Who knows what life he led before fate hastened him up those stairs to proffer reassurance of the future for the price of a silver coin to supplement his pension? Few in those days documented the life of the ho-mo-sex-U-arhl other than clerks of courts.
Fortitude Valley corruption: The Whiskey Au Go Go Firebombing
At the time I arrived in the Valley, corruption was not openly on view. A few years before, fifteen people died in the firebombing of the Whiskey Au Go Go nightclub on the corner of St. Paul’s Terrace and Amelia Street.
The Whiskey burned down after weeks of newspaper articles about Sydney standover men, extortion rackets and gangland violence. Two other Valley premises burned down in the months previous, club managers found their cars fire-bombed and venue owners posted armed guards.
The day following the crime, Police Commissioner Whitrod announced police had narrowed down the suspect list to a handful of people and were close to catching the killer.
He also mentioned their inquiries into people associated with the club.
“Police,” he said, “knew one former staff member as a supplier of drugs to young people, an embezzler, and a homosexual.”
That person left town soon after. Over the years, he burned too many bridges – or paid to have them burned. He only returned to Brisbane once the Fitzgerald Inquiry kept many of his former business competitors otherwise occupied.
Another gay angle
Commissioner Whitrod never made mention of another gay angle the police followed up.
Apparently a witness remembered three drag queens leaving the Whiskey twenty minutes before the fire erupted. So, the Queensland Police, never adverse at that time to a bit of poofter-bashing, took the opportunity for some sport.
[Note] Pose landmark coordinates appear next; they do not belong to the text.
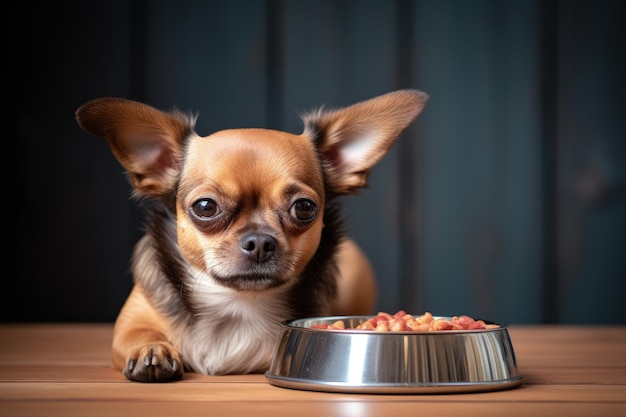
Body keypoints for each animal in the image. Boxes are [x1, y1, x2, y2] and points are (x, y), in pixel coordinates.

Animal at [73, 89, 424, 382]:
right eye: (205, 207)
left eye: (304, 208)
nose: (259, 242)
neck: (238, 303)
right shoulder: (129, 325)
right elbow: (139, 333)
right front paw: (152, 349)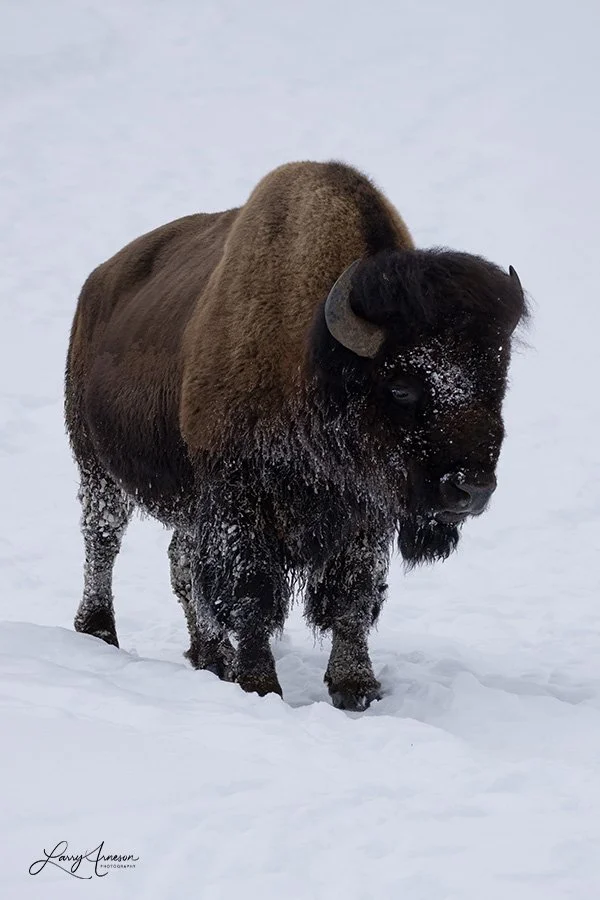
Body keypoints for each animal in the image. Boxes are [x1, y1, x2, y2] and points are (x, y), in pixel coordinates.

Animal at [65, 161, 527, 710]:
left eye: (498, 382)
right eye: (401, 386)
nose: (470, 489)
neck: (312, 357)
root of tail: (97, 284)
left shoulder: (365, 513)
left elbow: (353, 597)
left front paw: (356, 687)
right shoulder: (240, 498)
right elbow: (253, 595)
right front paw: (259, 683)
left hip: (186, 499)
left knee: (181, 562)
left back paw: (210, 655)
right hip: (94, 462)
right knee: (103, 539)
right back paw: (99, 631)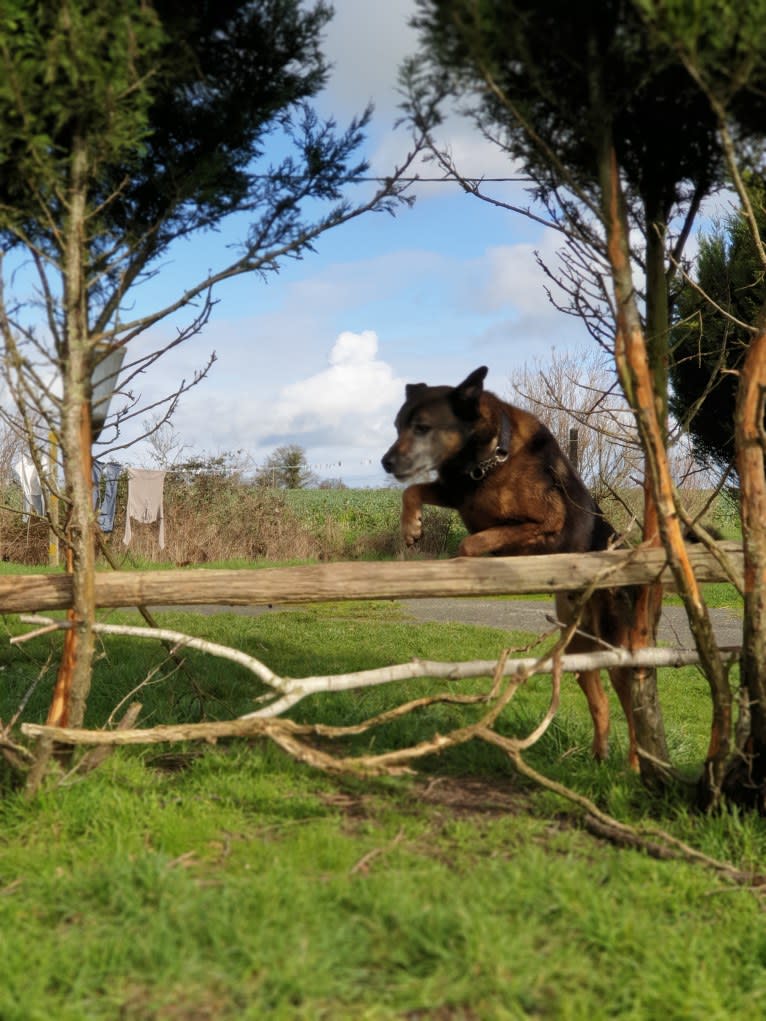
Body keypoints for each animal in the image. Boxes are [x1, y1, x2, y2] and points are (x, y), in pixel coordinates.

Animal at [381, 365, 637, 767]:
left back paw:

They dragged various local drag queens and transwomen into the watchhouse to ‘help with their inquiries’. Three of the local girls, after being stripped naked, bashed and humiliated at the watchhouse, took off to Townsville for a couple of years.
Tina, a local drag queen bartender, who famously went home at the end of each shift to her wife and kids, copped the worst of it. The police held a gun to her head and pulled the trigger. Fortunately, the gun contained no bullets. However, this went on for hours. Traumatised by the experience, she packed up the wife and kids and moved to Sydney. There she ran first Tina’s Bar and later Tina Louise’s.
It is unlikely the police genuinely suspected the drag queens and transwomen. They simply needed to show themselves occupied by a rigorous investigation while they decided how to resolve the situation without causing damage to themselves.
Who was responsible?
Despite ongoing controversy, there is little doubt the two men jailed for the crime, lit the fire. However, the identity of the person who paid the arsonists supposedly remains elusive. That is quite honestly bullshit. A perusal of Matthew Condon’s superb trilogy on crime and corruption in Queensland will leave the reader in no doubt what occurred. A read of Geoff Plunkett’s The Whiskey Au Go Go Massacre, Murder, Arson and the Crime of the Century will also prove illuminating.
I suspect, and hope, we will one day have the opportunity to read a further volume from Matthew Condon on that horrendous event.
After the commotion caused by the Whiskey firebombing, the crims and corrupt cops laid low for a while and things were still fairly discreet in 1976. Of course, as we all know, it would not stay that way.